Shaw has become known for steadily increasing its dividends to investors. Jim Shaw, the company’s chief executive, told analysts during a conference call on Friday that while the company could again raise dividends now, it also wants to maintain a healthy balance sheet.
“I think that, down the road, I would look forward to dividend increases, maybe a little share buyback, maybe some debt paydown,” he said. “The last I looked, I think we owed (Toronto-Dominion Bank) a lot of money.”
Shaw said it added 8,138 basic cable subscribers in the quarter to total 2.2 million customers. It gained 39,496 digital customers for a total of 34,719 and added 802,636 Internet customers for a total of 1.48 million. It increased digital phone lines by 50,339 to a total of 435,696.
“We continue to gain efficiencies with our digital phone product which is a significant contributor to our growth,” Jim Shaw said in a statement. “We are now able to offer the triple play of voice, video and data to approximately 85 percent of our homes.”

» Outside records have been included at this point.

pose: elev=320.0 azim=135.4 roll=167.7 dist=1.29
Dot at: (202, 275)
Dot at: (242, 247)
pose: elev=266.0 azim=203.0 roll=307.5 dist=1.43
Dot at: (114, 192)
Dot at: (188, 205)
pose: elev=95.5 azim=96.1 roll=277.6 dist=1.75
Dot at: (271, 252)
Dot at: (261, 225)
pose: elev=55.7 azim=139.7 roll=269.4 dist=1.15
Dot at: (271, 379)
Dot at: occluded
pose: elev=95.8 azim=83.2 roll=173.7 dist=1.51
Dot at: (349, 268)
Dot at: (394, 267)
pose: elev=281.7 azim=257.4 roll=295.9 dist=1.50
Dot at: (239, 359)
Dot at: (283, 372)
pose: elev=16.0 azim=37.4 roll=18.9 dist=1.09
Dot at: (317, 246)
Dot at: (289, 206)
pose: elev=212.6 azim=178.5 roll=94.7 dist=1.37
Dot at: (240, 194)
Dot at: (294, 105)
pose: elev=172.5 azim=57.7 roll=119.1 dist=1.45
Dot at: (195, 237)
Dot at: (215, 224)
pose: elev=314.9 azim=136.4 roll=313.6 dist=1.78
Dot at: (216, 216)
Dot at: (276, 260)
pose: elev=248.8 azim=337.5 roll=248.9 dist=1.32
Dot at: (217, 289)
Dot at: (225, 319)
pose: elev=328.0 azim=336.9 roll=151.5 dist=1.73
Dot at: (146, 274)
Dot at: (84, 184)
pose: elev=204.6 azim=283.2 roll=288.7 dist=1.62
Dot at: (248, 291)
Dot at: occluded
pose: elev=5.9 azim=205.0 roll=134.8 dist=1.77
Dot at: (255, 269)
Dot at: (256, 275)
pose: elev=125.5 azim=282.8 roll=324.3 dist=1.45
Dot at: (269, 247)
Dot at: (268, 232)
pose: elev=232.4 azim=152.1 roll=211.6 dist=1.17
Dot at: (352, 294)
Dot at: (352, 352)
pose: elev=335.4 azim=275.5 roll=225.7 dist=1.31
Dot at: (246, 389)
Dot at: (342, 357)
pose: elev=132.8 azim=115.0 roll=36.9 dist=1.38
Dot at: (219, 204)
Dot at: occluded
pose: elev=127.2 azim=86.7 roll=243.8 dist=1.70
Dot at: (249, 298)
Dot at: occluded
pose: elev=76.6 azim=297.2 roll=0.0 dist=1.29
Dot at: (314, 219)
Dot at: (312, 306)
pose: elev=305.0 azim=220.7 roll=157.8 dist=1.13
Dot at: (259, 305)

However, Shaw’s stock fell C$1.09, or 4.7 percent, to C$21.75 on the Toronto Stock Exchange as investors weighed the company’s revenue, which came in short of expectations, and what UBS analyst Jeffrey Fan called “mixed” subscriber results.
Cable unit revenue rose 13 percent to C$565 million, and operating income before amortization increased almost 15 percent to C$273 million.
The satellite division had revenue of C$178 million, which was 4 percent higher than the same period last year, but operating income before amortization dipped to C$60 million from C$62 million.